PARIS (Reuters) - Christiane Taubira s'est déclarée mardi prête à modifier la législation applicable aux sorties de détenus au vu d'un rapport sur la fusillade sanglante de Seine-Saint-Denis, après laquelle un policier est entre la vie et la mort.
Des syndicats de police et des politiques avaient appelé la ministre de la Justice à s'expliquer après l'équipée d'un malfaiteur signalé pour radicalisation qui avait bénéficié en mai dernier d'une permission de sortie.
L'homme a grièvement blessé lundi un policier de deux balles dans la tête avant d'être abattu en Seine-Saint-Denis, près de Paris, par les forces de l'ordre.
"Les interrogations sont légitimes et j'ai commandé, dès hier, un rapport précis sur ce qui s'est passé à propos de la recherche de ce détenu depuis qu'il n'a pas réintégré la détention", écrit Christiane Taubira dans un communiqué.
"J'examinerai s'il y a lieu de modifier la législation applicable aux sorties des détenus", ajoute-t-elle, assurant qu'elle ne se rangera "ni derrière la fatalité, ni derrière l'erreur d'autrui".
Christiane Taubira a précisé lors des questions d'actualité à l'Assemblée nationale qu'elle envisageait d'imposer une escorte "pour certains détenus, pour ce type de sorties".
Le malfaiteur en fuite n'avait pas réintégré sa cellule après une permission de sortie en mai 2015 et faisait l'objet d'une fiche "S" émise après sa disparition car il était soupçonné de s'être radicalisé en prison.
La fiche "S" signifie Sûreté d'Etat et implique une surveillance discrète en cas de contrôle.
Sa permission de sortie avait été décidée par le juge d'applications des peines pour régler la succession de son père, décédé peu auparavant, selon Christiane Taubira.
LES SYNDICATS DE POLICE INDIGNÉS
L'article 723-3 du Code de procédure pénale "régit les permissions de sortir et prévoit notamment que celles-ci peuvent être accordées pour permettre au condamné d'accomplir une obligation exigeant sa présence", ajoute-t-elle.

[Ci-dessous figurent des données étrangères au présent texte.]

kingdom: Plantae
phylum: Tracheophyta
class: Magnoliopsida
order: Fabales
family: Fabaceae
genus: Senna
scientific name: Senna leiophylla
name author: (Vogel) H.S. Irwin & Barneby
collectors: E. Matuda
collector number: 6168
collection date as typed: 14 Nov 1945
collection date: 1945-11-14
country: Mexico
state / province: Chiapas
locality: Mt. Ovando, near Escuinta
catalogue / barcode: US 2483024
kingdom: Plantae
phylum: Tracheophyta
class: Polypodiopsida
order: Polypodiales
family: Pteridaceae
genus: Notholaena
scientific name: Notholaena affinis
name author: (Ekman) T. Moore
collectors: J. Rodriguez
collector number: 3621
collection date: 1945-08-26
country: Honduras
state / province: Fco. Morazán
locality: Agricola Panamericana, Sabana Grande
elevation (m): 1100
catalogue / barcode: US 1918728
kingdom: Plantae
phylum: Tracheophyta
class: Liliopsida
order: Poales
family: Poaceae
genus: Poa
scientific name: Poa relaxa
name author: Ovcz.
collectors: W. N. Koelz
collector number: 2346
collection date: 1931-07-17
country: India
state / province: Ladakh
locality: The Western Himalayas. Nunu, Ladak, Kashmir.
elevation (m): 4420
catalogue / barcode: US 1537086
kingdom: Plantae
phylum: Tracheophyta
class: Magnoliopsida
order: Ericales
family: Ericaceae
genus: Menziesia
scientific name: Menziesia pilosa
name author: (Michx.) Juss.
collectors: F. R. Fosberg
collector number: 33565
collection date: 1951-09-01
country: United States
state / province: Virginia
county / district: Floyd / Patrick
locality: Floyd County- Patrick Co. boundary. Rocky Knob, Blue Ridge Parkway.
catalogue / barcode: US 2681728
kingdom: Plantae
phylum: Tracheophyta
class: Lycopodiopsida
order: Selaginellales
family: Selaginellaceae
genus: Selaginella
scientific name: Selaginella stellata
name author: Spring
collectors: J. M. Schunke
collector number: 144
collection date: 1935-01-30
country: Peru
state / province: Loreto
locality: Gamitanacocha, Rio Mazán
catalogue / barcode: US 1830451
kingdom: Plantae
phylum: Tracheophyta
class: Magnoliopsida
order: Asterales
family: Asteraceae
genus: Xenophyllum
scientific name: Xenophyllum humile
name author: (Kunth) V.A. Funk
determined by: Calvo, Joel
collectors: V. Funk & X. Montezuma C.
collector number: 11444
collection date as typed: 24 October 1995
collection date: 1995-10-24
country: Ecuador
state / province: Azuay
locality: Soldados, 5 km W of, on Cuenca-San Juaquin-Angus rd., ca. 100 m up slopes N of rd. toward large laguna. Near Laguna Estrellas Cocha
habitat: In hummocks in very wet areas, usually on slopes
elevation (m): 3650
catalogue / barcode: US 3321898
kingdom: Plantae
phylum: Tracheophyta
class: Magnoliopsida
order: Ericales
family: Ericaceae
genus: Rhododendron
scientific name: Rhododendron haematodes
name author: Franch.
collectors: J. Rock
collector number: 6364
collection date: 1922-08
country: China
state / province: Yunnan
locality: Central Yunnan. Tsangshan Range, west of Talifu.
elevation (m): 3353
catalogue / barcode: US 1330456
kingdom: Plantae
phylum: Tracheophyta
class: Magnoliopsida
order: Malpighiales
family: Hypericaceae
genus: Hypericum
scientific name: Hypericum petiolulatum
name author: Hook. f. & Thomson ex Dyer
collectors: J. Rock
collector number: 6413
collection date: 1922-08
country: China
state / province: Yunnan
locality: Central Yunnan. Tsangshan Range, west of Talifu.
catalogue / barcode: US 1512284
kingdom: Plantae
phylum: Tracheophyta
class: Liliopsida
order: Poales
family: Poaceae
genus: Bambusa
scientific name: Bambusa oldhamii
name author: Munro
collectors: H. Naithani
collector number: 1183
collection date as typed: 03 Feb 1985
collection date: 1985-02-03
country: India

"Ce n'est pas la première fois que, pour des motifs de lenteurs de la justice mais aussi de décisions irraisonnées, des individus aux pedigrees chargés les caractérisant comme dangereux, sont libérés", s'était auparavant indigné le Syndicat des cadres de la sécurité intérieure (SCSI) dans un communiqué.
"Les policiers, les citoyens peuvent-ils encore avoir confiance dans un système judiciaire à bout de souffle par manque de moyens et mis à mal par des décisions inexplicables ?", demande-t-il.
Le syndicat Alliance demandait pour sa part à Christiane Taubira de "rendre des comptes". "On aurait pu éviter que notre collègue se trouve aujourd'hui entre la vie et la mort", écrit-il sur son compte Twitter.
"On est victime d'un phénomène qui fait qu'on aménage au maximum les peines. On voit qu'il y a des dysfonctionnements avec la Justice et qu'ils ont des conséquences importantes. Il faut que la Garde des Sceaux s'exprime", a renchéri Nicolas Comte, du syndicat SGP Unité-Police, sur France Info.
Xavier Bertrand, tête de liste Les Républicains pour les élections régionales en Nord-Pas-de-Calais-Picardie, avait lui aussi appelé Christiane Taubira à s'expliquer.
"Quand quelqu'un est dangereux, il ne sort pas, c'est pas une question de droite ou de gauche, c'est une question de bon sens", a-t-il dit sur France Info.
La présidente du Front national, Marine Le Pen, a dénoncé un "laxisme judiciaire déjà à l'oeuvre " sous la présidence de Nicolas Sarkozy.
Il "doit prendre fin et laisser place à une vraie politique de tolérance zéro avec une application pleine et entière des peines", écrit-elle dans un communiqué, réclamant l'instauration
d'une "présomption de légitime défense" pour les policiers.